The author admitted that he also connected with the other characters in his series, “The monsters in my book are driven by the demons of their own addictions and the dark magic they can't control. To me it's a clear parallel with what I went through as an addict. Something dark inside comes over you, you don't know where it comes from or what it is, but it takes over. And it causes horrific damage to you and the people you love. I put my characters in the same place and I found that my experiences all came out in the writing. It's all there, the pain, the confusion, but also the hope and the fierce will to live.”

Hewlett followed up One Death at a Time with Darkness of the Spirit and will soon release the third novel in the series A Devil of Your Own. In total the saga will span thirteen books. “Just like in the program, there are twelve steps and twelve novels.”

He described the Twelve Stakes series, saying that it is “about four different supernatural characters who come together to fight a very ancient evil that’s been unleashed on the world.

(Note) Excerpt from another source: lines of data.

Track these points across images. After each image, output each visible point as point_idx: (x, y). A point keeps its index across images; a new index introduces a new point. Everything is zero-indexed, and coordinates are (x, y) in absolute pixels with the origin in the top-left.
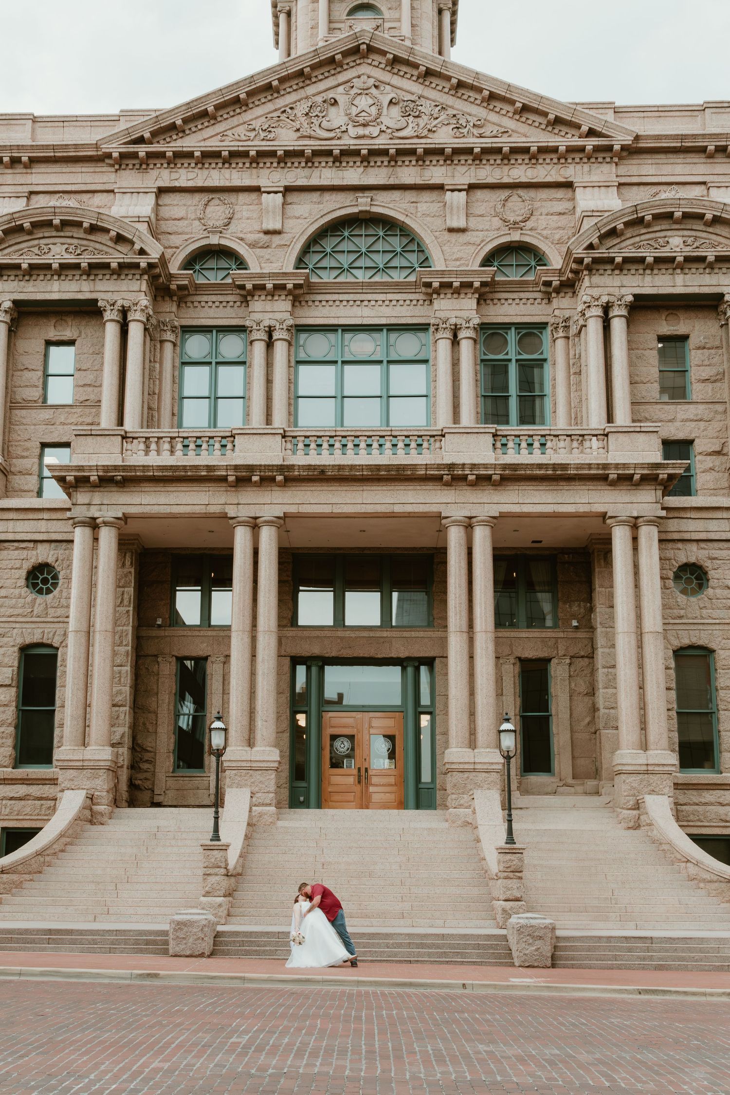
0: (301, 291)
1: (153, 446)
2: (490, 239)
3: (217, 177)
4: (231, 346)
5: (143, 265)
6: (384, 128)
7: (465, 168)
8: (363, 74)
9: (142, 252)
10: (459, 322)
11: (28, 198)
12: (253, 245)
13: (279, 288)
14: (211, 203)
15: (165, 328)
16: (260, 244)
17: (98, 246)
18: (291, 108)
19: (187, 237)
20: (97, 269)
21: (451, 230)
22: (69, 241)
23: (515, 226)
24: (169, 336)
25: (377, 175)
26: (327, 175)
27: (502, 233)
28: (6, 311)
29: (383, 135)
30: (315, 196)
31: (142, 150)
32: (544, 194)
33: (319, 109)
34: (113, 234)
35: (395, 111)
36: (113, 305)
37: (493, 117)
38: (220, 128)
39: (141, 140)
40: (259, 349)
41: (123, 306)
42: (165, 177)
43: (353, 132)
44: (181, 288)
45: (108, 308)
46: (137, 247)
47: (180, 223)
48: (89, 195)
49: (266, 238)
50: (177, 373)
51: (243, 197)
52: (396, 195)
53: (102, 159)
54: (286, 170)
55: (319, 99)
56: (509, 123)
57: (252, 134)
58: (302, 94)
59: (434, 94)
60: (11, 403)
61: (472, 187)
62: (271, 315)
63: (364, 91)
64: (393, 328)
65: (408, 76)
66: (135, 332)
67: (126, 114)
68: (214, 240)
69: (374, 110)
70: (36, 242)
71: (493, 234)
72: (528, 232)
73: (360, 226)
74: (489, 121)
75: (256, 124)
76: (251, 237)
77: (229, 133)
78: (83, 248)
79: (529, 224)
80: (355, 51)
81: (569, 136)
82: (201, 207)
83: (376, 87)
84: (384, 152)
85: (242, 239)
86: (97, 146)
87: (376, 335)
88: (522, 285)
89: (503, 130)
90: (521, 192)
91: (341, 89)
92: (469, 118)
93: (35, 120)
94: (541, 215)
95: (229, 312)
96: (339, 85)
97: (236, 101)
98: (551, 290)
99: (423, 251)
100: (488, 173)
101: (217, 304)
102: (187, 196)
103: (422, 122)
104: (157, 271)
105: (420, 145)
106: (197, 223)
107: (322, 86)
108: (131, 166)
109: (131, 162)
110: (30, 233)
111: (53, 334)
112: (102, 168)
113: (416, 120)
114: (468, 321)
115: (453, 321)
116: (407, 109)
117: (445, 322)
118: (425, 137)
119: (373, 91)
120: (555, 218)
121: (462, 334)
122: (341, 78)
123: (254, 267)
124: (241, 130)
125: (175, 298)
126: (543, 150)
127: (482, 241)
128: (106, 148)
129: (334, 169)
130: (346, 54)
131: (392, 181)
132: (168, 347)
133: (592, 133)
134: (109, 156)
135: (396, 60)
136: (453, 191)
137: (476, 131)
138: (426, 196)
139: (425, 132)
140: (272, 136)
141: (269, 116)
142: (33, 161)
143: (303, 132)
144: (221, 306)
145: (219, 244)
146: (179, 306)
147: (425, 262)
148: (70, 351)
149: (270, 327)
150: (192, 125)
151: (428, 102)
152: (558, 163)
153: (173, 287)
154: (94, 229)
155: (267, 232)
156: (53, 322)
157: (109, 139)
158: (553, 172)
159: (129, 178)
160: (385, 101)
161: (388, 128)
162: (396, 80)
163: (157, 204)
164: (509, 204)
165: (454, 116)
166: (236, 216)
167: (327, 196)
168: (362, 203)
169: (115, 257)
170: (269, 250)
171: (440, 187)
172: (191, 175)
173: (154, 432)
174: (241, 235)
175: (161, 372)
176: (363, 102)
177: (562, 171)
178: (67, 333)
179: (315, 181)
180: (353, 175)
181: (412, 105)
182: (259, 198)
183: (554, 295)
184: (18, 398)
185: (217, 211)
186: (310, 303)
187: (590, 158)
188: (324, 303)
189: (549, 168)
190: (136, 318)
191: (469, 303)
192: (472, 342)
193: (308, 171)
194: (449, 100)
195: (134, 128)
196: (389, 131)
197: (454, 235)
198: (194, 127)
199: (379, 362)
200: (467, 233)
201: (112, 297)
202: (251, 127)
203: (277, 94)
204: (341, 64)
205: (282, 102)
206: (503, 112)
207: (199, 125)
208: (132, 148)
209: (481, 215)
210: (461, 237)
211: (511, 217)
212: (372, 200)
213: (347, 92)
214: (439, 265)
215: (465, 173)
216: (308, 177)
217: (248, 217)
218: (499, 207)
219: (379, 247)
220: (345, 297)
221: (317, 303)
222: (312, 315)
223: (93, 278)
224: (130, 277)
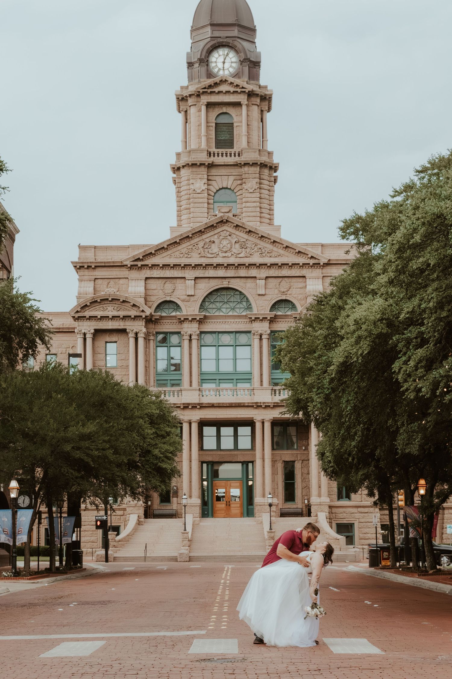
0: (202, 320)
2: (274, 298)
3: (168, 273)
4: (175, 339)
5: (144, 316)
6: (233, 253)
7: (264, 270)
8: (225, 230)
9: (143, 311)
10: (262, 332)
11: (94, 281)
12: (183, 301)
13: (194, 319)
14: (167, 283)
15: (150, 335)
16: (186, 301)
18: (197, 245)
19: (158, 297)
20: (126, 318)
21: (259, 295)
22: (114, 305)
23: (284, 293)
24: (152, 337)
25: (231, 273)
26: (211, 273)
27: (278, 296)
29: (233, 257)
30: (207, 280)
31: (139, 264)
32: (294, 280)
33: (207, 245)
34: (131, 303)
35: (237, 246)
36: (132, 331)
37: (275, 249)
38: (169, 253)
39: (138, 260)
40: (186, 341)
41: (136, 332)
42: (148, 273)
43: (221, 255)
44: (156, 319)
45: (130, 332)
46: (141, 309)
47: (155, 291)
48: (118, 279)
49: (188, 298)
50: (155, 351)
51: (179, 281)
52: (238, 280)
53: (123, 266)
54: (195, 270)
55: (208, 240)
56: (282, 252)
57: (182, 255)
58: (201, 238)
59: (252, 239)
61: (267, 278)
62: (191, 329)
63: (225, 238)
64: (237, 333)
65: (242, 231)
66: (141, 341)
68: (168, 298)
69: (229, 246)
70: (102, 306)
71: (275, 296)
72: (289, 296)
73: (224, 291)
74: (274, 251)
75: (183, 251)
76: (182, 297)
77: (173, 255)
78: (120, 308)
79: (289, 292)
80: (222, 221)
81: (304, 258)
82: (162, 285)
83: (230, 235)
84: (233, 265)
86: (122, 262)
87: (231, 336)
89: (279, 255)
90: (286, 279)
91: (216, 236)
92: (266, 249)
93: (95, 247)
94: (294, 288)
95: (174, 326)
97: (175, 243)
99: (249, 302)
100: (273, 272)
101: (169, 323)
102: (157, 280)
103: (248, 250)
105: (246, 262)
106: (161, 291)
107: (208, 235)
108: (134, 269)
110: (100, 302)
111: (108, 339)
112: (124, 269)
113: (245, 250)
114: (265, 332)
115: (260, 332)
116: (242, 245)
117: (257, 332)
118: (250, 258)
119: (229, 237)
120: (299, 290)
121: (263, 337)
122: (217, 232)
123: (184, 311)
125: (154, 322)
126: (293, 264)
127: (271, 299)
128: (125, 263)
129: (214, 270)
130: (218, 223)
131: (236, 276)
133: (312, 258)
134: (126, 265)
135: (237, 226)
136: (260, 279)
137: (268, 255)
138: (249, 280)
139: (249, 255)
140: (190, 256)
141: (188, 248)
142: (96, 267)
143: (201, 255)
144: (171, 324)
145: (170, 300)
147: (250, 306)
148: (115, 345)
149: (190, 334)
150: (158, 252)
151: (250, 242)
152: (300, 269)
153: (153, 319)
154: (124, 301)
155: (188, 296)
156: (108, 334)
157: (126, 260)
158: (298, 272)
159: (134, 274)
160: (234, 242)
161: (235, 253)
162: (237, 233)
163: (146, 284)
164: (281, 284)
165: (260, 248)
166: (176, 289)
167: (211, 280)
168: (225, 284)
169: (133, 312)
170: (190, 303)
171: (255, 278)
172: (159, 273)
174: (178, 297)
175: (149, 352)
176: (225, 242)
177: (301, 272)
178: (114, 339)
179: (206, 275)
180: (221, 273)
181: (243, 243)
182: (185, 281)
185: (169, 286)
186: (205, 323)
187: (311, 267)
188: (211, 323)
189: (296, 270)
190: (141, 336)
191: (266, 324)
192: (267, 340)
193: (204, 271)
194: (258, 241)
195: (136, 255)
196: (235, 255)
197: (261, 297)
198: (159, 253)
199: (233, 346)
200: (265, 296)
201: (132, 328)
202: (181, 252)
203: (190, 239)
204: (216, 227)
205: (193, 242)
206: (279, 247)
207: (161, 252)
208: (135, 263)
209: (271, 289)
210: (263, 298)
211: (282, 290)
212: (229, 282)
213: (218, 237)
214: (255, 311)
215: (264, 273)
216: (204, 274)
217: (181, 289)
218: (277, 285)
219: (232, 300)
220: (219, 320)
221: (208, 323)
222: (207, 327)
223: (124, 320)
224: (138, 320)
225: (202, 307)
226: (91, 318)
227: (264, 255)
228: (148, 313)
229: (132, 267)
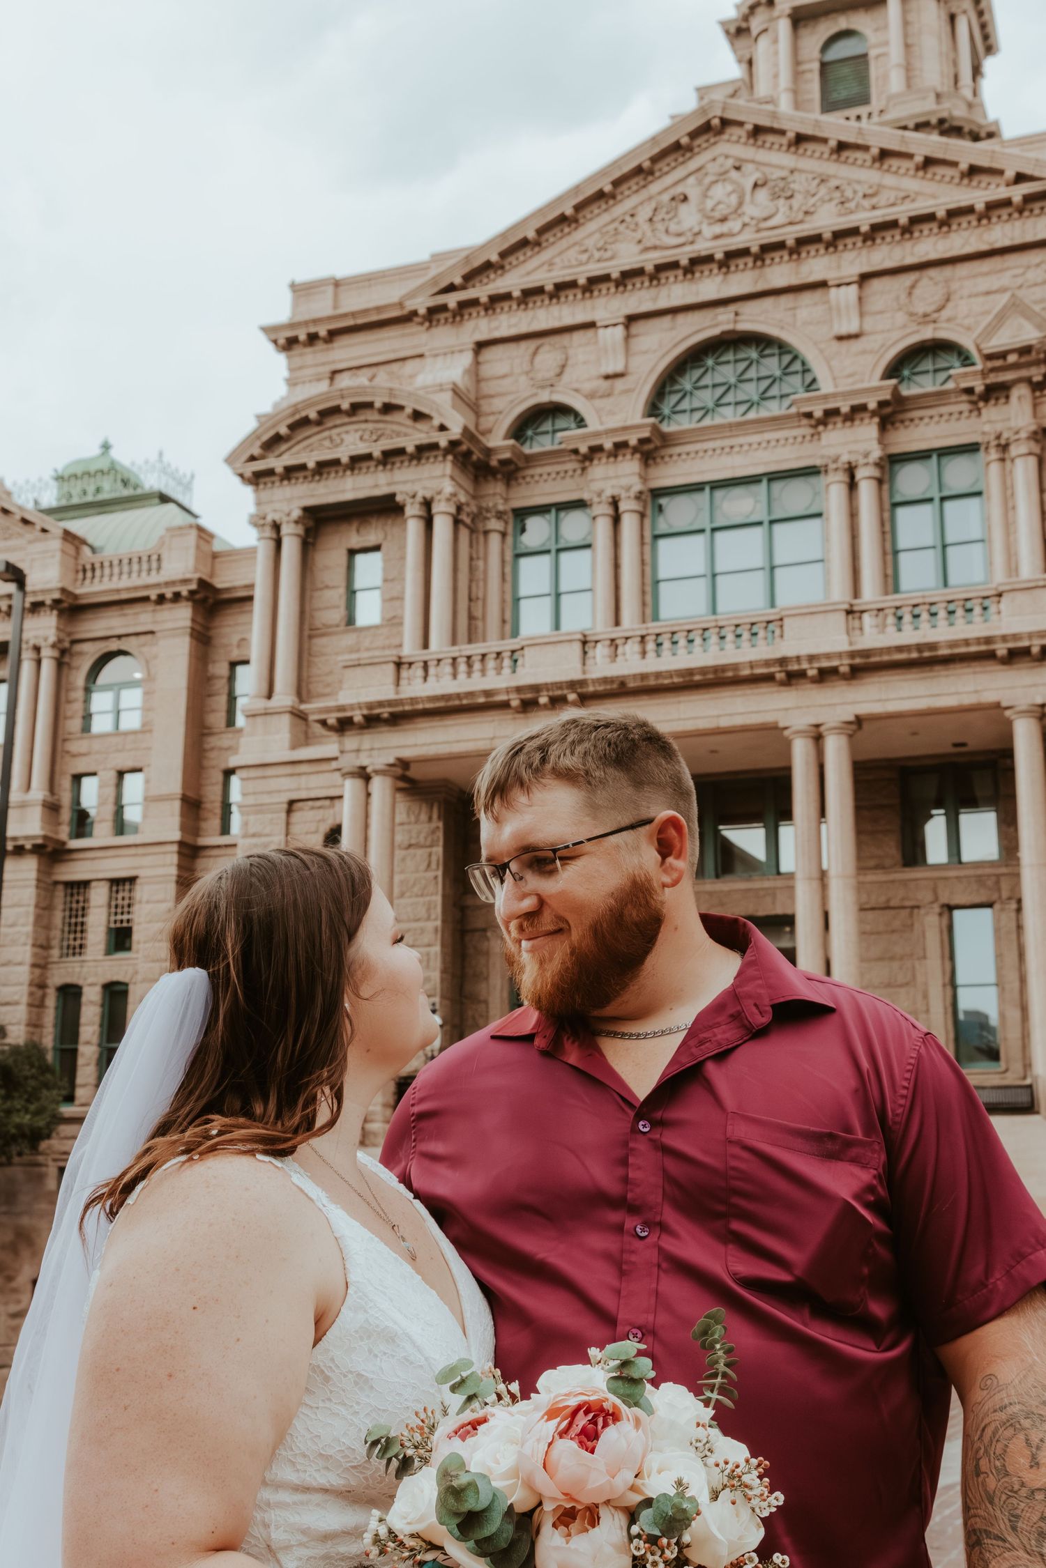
0: (651, 446)
1: (477, 666)
2: (890, 342)
3: (544, 317)
4: (574, 526)
5: (443, 443)
6: (746, 219)
7: (853, 254)
8: (720, 155)
9: (443, 428)
10: (852, 458)
11: (332, 379)
12: (591, 396)
13: (620, 446)
14: (541, 350)
15: (489, 515)
16: (600, 394)
17: (395, 427)
18: (632, 215)
19: (510, 398)
20: (391, 457)
21: (840, 338)
22: (363, 426)
23: (926, 319)
24: (494, 524)
25: (741, 281)
26: (676, 292)
27: (908, 331)
28: (296, 522)
29: (747, 229)
30: (666, 321)
31: (452, 300)
32: (963, 269)
33: (665, 210)
34: (408, 411)
35: (762, 194)
36: (414, 496)
37: (889, 180)
38: (546, 255)
39: (451, 288)
40: (604, 526)
41: (424, 498)
42: (481, 327)
43: (708, 231)
44: (504, 463)
45: (409, 501)
46: (436, 422)
47: (506, 382)
48: (398, 364)
49: (607, 384)
50: (508, 569)
51: (578, 337)
52: (768, 302)
53: (408, 318)
54: (626, 294)
55: (666, 197)
56: (912, 184)
57: (584, 257)
58: (644, 194)
59: (812, 163)
60: (311, 630)
61: (865, 278)
62: (614, 482)
63: (722, 176)
64: (774, 477)
65: (776, 146)
66: (442, 526)
67: (437, 258)
68: (544, 397)
69: (734, 200)
70: (326, 434)
71: (896, 335)
72: (945, 325)
73: (727, 350)
74: (884, 187)
75: (590, 243)
76: (587, 387)
77: (557, 260)
78: (379, 433)
79: (945, 314)
80: (706, 128)
81: (993, 186)
82: (527, 358)
83: (738, 168)
84: (744, 252)
85: (577, 390)
86: (400, 305)
87: (754, 488)
88: (940, 397)
89: (902, 194)
90: (933, 272)
91: (692, 180)
92: (857, 187)
93: (337, 284)
94: (962, 298)
95: (569, 483)
96: (690, 175)
97: (562, 220)
98: (974, 398)
99: (808, 370)
100: (885, 254)
101: (553, 475)
102: (511, 347)
103: (796, 202)
104: (464, 448)
105: (790, 235)
106: (523, 379)
107: (668, 180)
108: (442, 321)
109: (442, 316)
110: (319, 423)
111: (355, 541)
112: (411, 328)
113: (789, 202)
114: (866, 455)
115: (845, 458)
116: (777, 189)
117: (836, 460)
118: (801, 222)
119: (734, 174)
120: (981, 299)
121: (860, 474)
122: (693, 164)
123: (593, 425)
124: (572, 254)
125: (499, 476)
126: (953, 214)
127: (882, 346)
128: (410, 305)
129: (686, 284)
130: (694, 135)
131: (760, 287)
132: (495, 539)
133: (1020, 178)
134: (414, 313)
135: (758, 131)
136: (839, 286)
137: (867, 203)
138: (807, 298)
139: (800, 216)
140: (608, 254)
141: (605, 230)
142: (333, 334)
143: (646, 243)
144: (559, 477)
145: (551, 403)
146: (508, 485)
147: (811, 385)
148: (375, 557)
149: (613, 497)
150: (512, 259)
151: (803, 176)
152: (979, 225)
153: (494, 463)
154: (388, 408)
155: (607, 377)
156: (355, 525)
157: (412, 295)
158: (973, 239)
159: (444, 336)
160: (749, 185)
161: (752, 218)
162: (762, 155)
163: (477, 363)
164: (917, 292)
165: (837, 188)
166: (570, 362)
167: (681, 318)
168: (721, 322)
169: (412, 437)
170: (611, 400)
171: (823, 285)
172: (514, 320)
173: (476, 649)
174: (576, 386)
175: (485, 572)
176: (719, 191)
177: (986, 237)
178: (371, 538)
179: (663, 304)
180: (710, 286)
181: (781, 184)
182: (596, 335)
183: (981, 404)
184: (318, 623)
185: (548, 356)
186: (667, 459)
187: (1021, 211)
188: (684, 457)
189: (965, 234)
190: (442, 509)
191: (867, 431)
192: (873, 484)
193: (653, 291)
194: (831, 168)
195: (441, 275)
196: (754, 222)
197: (845, 344)
198: (515, 262)
199: (760, 523)
200: (863, 340)
201: (409, 488)
202: (583, 248)
203: (611, 202)
204: (689, 149)
205: (620, 209)
206: (902, 171)
207: (522, 258)
208: (441, 299)
209: (881, 312)
210: (855, 345)
211: (921, 308)
212: (737, 314)
213: (700, 182)
214: (826, 386)
215: (854, 261)
216: (655, 299)
217: (585, 363)
218: (903, 297)
219: (752, 373)
220: (710, 445)
221: (675, 458)
222: (670, 474)
223: (389, 467)
224: (432, 460)
225: (653, 409)
226: (291, 472)
227: (852, 205)
228: (455, 432)
229: (434, 313)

To do this they have to first fight their own addictions and learn to use their magic and harness their strengths.”

The books feature protagonist Jack Strayhorn, “a hundred year old Vampire who chases down killers as penance for the sins of his mortal life.” According to Hewlett, “Jack is joined in the novels Devin McKaye, a rogue Fae alchemist on the run from his rich and powerful drug-dealing clan; Talia Cienfuegos, a young Witch forced to harness the magic within her that threatens her sanity; and Zero, a half-Vampire, half-Werewolf hybrid living wild on the streets of Los Angeles while he tracks down the mysterious origin of his own birth.”

Unlike many sci-fi novels, these books have an important subtext. “The story is based in Los Angeles, and through all the monsters hiding amongst the unsuspecting citizen, it explores the city behind the city — the corruption, the underworld of crime and drugs,” noted Hewlett. “But Twelve Stakes is also about how addiction can be a gift instead of curse. The characters all find something valuable in their pain and use it to fight for a better world.”